Merge k Sorted Lists hard

Problem Statement

Merge k sorted linked lists and return it as one sorted list. Analyze and describe its complexity.

Example 1

Input: lists = [[1,4,5],[1,3,4],[2,6]] Output: [1,1,2,3,4,4,5,6] Explanation: The linked-lists are: [ 1->4->5, 1->3->4, 2->6 ] merging them into one sorted list: 1->1->2->3->4->4->5->6

Example 2

Input: lists = [] Output: []

Steps

1. Handle Empty Input: If the input list lists is empty, return an empty list.

2. Choose a Merge Strategy: We'll use a priority queue (min-heap) to efficiently merge the lists.

3. Initialize Priority Queue: Create a min-heap that stores tuples of the form (node->val, node), where node is a node from one of the input lists. Initially, add the first node from each non-empty input list to the heap.

4. Iterative Merging: While the heap is not empty:

   • Extract the minimum element (node with smallest value) from the heap.
   • Append the node's value to the result list.
   • If the extracted node has a next node, add the next node to the heap.
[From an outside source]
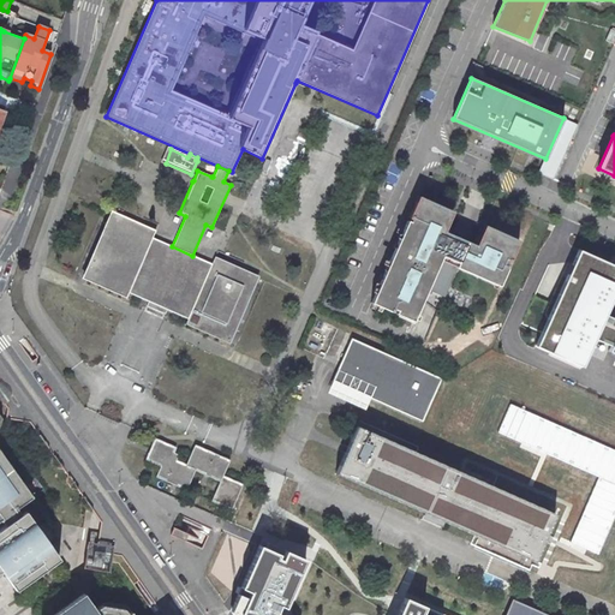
[(406,220),(371,303),(392,312),(393,309),(396,311),(395,314),(413,321),(440,260),(455,267),(499,286),(508,264),(506,263),(507,261),(509,262),(519,240),(506,238),(483,225),(475,245),(443,231),(451,216),(415,201),(407,218),(410,219),(408,221),(406,220)]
5. Return Result: Return the sorted linked list constructed in step 4.

Explanation

The key to solving this problem efficiently is using a priority queue (min-heap). A min-heap allows us to quickly find the smallest element among all the lists. By repeatedly extracting the smallest element and adding its successor (if it exists), we build the merged sorted list. This approach avoids the need for pairwise merging of lists, which would have a higher time complexity.

Code

#include <iostream>
#include <vector>
#include <queue>

struct ListNode {
    int val;
    ListNode *next;
    ListNode() : val(0), next(nullptr) {}
    ListNode(int x) : val(x), next(nullptr) {}
    ListNode(int x, ListNode *next) : val(x), next(next) {}
};

ListNode* mergeKLists(std::vector<ListNode*>& lists) {
    if (lists.empty()) return nullptr;

    std::priority_queue<std::pair<int, ListNode*>, std::vector<std::pair<int, ListNode*> >, std::greater<std::pair<int, ListNode*> > > pq;

    // Add the first node of each list to the priority queue
    for (ListNode* list : lists) {
        if (list != nullptr) {
            pq.push({list->val, list});
        }
    }

    ListNode* dummy = new ListNode();
    ListNode* tail = dummy;

    while (!pq.empty()) {
        ListNode* curr = pq.top().second;
        pq.pop();
        tail->next = curr;
        tail = tail->next;

        if (curr->next != nullptr) {
            pq.push({curr->next->val, curr->next});
        }
    }

    return dummy->next;
}


int main() {
    // Example usage:
    ListNode* l1 = new ListNode(1);
    l1->next = new ListNode(4);
    l1->next->next = new ListNode(5);

    ListNode* l2 = new ListNode(1);
    l2->next = new ListNode(3);
    l2->next->next = new ListNode(4);

    ListNode* l3 = new ListNode(2);
    l3->next->next = new ListNode(6);

    std::vector<ListNode*> lists = {l1, l2, l3};
    ListNode* mergedList = mergeKLists(lists);

    while (mergedList != nullptr) {
        std::cout << mergedList->val << " ";
        mergedList = mergedList->next;
    }
    std::cout << std::endl; // Output: 1 1 2 3 4 4 5 6

    return 0;
}

Complexity

• Time Complexity: O(N log k), where N is the total number of nodes across all k lists. This is because we add and remove each node from the priority queue at most once. The priority queue operations (insertion and extraction) take O(log k) time.

• Space Complexity: O(k), where k is the number of linked lists. This is the space used by the priority queue to store the smallest node from each list. In the worst case, all k lists can have their first nodes in the heap at the same time.